Participants in the news conference included NARAL Pro-Choice Virginia, Planned Parenthood Advocates of Virginia, the Virginia Latina Advocacy Network, and Progress Virginia. They endorsed three pending bills involving women’s health and birth control.

Introduced by Del. Jennifer B. Boysko, D-Herndon, the Whole Women’s Health Act (HB 2186) provides that a woman has a fundamental right to a lawful abortion and forbids statutes that may place a burden on this access. The bill would eliminate all the procedures and processes, including the performance of an ultrasound, that are required for a woman’s informed written consent to an abortion.

Del. Jeion A. Ward, D-Hampton, introduced the Patient Trust Act (HB 2286), which would allow women to waive their right to a mandatory waiting period before seeking an abortion.

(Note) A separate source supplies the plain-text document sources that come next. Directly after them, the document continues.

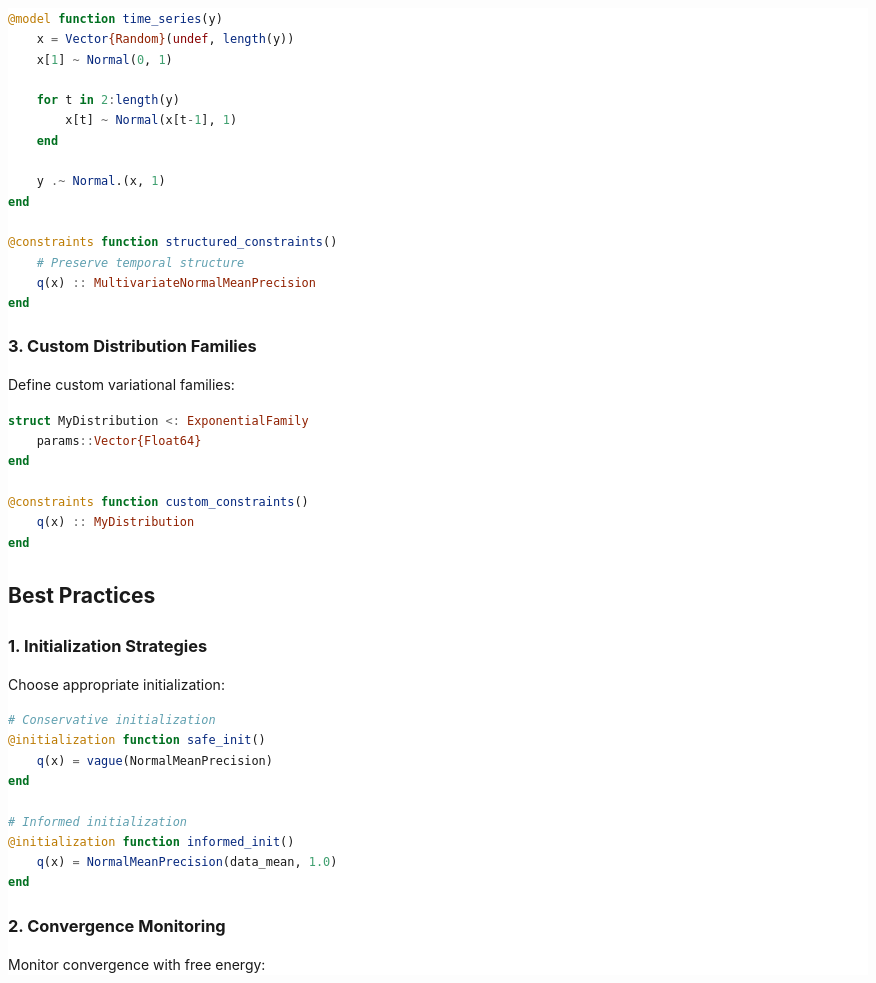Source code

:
 ```julia
@model function time_series(y)
    x = Vector{Random}(undef, length(y))
    x[1] ~ Normal(0, 1)
    
    for t in 2:length(y)
        x[t] ~ Normal(x[t-1], 1)
    end
    
    y .~ Normal.(x, 1)
end

@constraints function structured_constraints()
    # Preserve temporal structure
    q(x) :: MultivariateNormalMeanPrecision
end
```

### 3. Custom Distribution Families

Define custom variational families:

```julia
struct MyDistribution <: ExponentialFamily
    params::Vector{Float64}
end

@constraints function custom_constraints()
    q(x) :: MyDistribution
end
```

## Best Practices

### 1. Initialization Strategies

Choose appropriate initialization:

```julia
# Conservative initialization
@initialization function safe_init()
    q(x) = vague(NormalMeanPrecision)
end

# Informed initialization
@initialization function informed_init()
    q(x) = NormalMeanPrecision(data_mean, 1.0)
end
```

### 2. Convergence Monitoring

Monitor convergence with free energy:
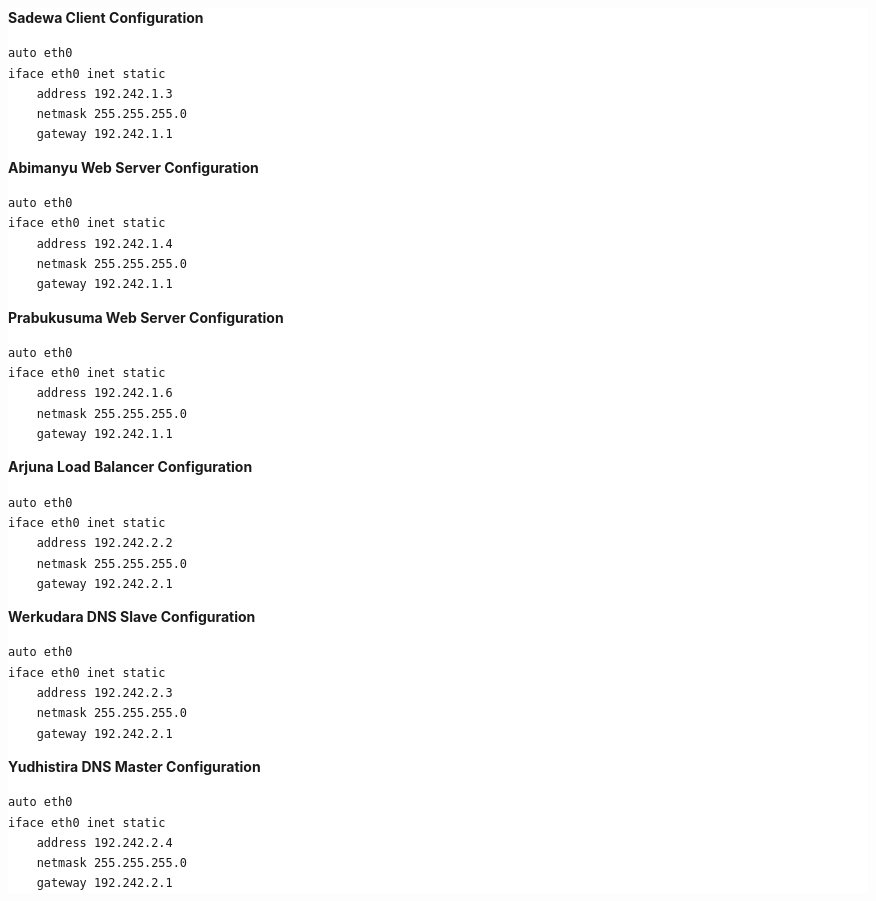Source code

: ******************************************************Sadewa Client Configuration******************************************************

```bash
auto eth0
iface eth0 inet static
	address 192.242.1.3
	netmask 255.255.255.0
	gateway 192.242.1.1
```

********************************************Abimanyu Web Server Configuration********************************************

```bash
auto eth0
iface eth0 inet static
	address 192.242.1.4
	netmask 255.255.255.0
	gateway 192.242.1.1
```

************************************************************************Prabukusuma Web Server Configuration************************************************************************

```bash
auto eth0
iface eth0 inet static
	address 192.242.1.6
	netmask 255.255.255.0
	gateway 192.242.1.1
```

**************************************Arjuna Load Balancer Configuration**************************************

```bash
auto eth0
iface eth0 inet static
	address 192.242.2.2
	netmask 255.255.255.0
	gateway 192.242.2.1
```

********************************Werkudara DNS Slave Configuration********************************

```bash
auto eth0
iface eth0 inet static
	address 192.242.2.3
	netmask 255.255.255.0
	gateway 192.242.2.1
```

**********************************************************************Yudhistira DNS Master Configuration**********************************************************************

```bash
auto eth0
iface eth0 inet static
	address 192.242.2.4
	netmask 255.255.255.0
	gateway 192.242.2.1
```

“These bills recognize that after receiving medically appropriate counseling and information from a healthcare provider, it is not in a woman’s best interest to force her to receive additional non-medical information,” said Janice Kraft, director of policy and government affairs for NARAL Pro-Choice Virginia.

“Laws that require a woman to hear or receive information that she does not want or need and that her physician believes is irrelevant to her care, biased, misleading or outright false violate the basic tenets of informed consent and the standards of medical ethics,” Kraft said.

The Birth Control Access Act (HB 2267), introduced byDel. Eileen Filler-Corn, D-Fairfax County, allows women to receive a full 12-month supply of hormonal contraceptives at one time. The bill is expected to face opposition from insurance companies.

Dr. Wendy Klein, a Richmond physician, spoke on behalf of the bill as a clinician and scholar in women’s health.

“As a physician, I can tell you that interruptions in birth control supply are a huge impediment to birth control actually working and preventing unintended pregnancies. That’s why having the ability to pick up a full year’s supply of hormonal contraceptives is such a big deal, and there’s no medical reason to restrict access to it,” Klein said.

According to a Pew research poll, 1 in 3 women will have an abortion by the age of 45 and 7 in 10 women support the right to have an abortion. The speakers urged members of the General Assembly to pass the bills as soon as possible.

“When a woman has to travel hours away from home, spend the night in a hotel, get childcare for her children, and lose hours at work, all to have an extremely safe, simple medical procedure, something is wrong,” said Dr. Mark Ryan, a family practice doctor in Richmond.

“Legislators belong in the legislature, not forcing themselves between my patient and me as we work together to determine the best steps for my patient’s health.”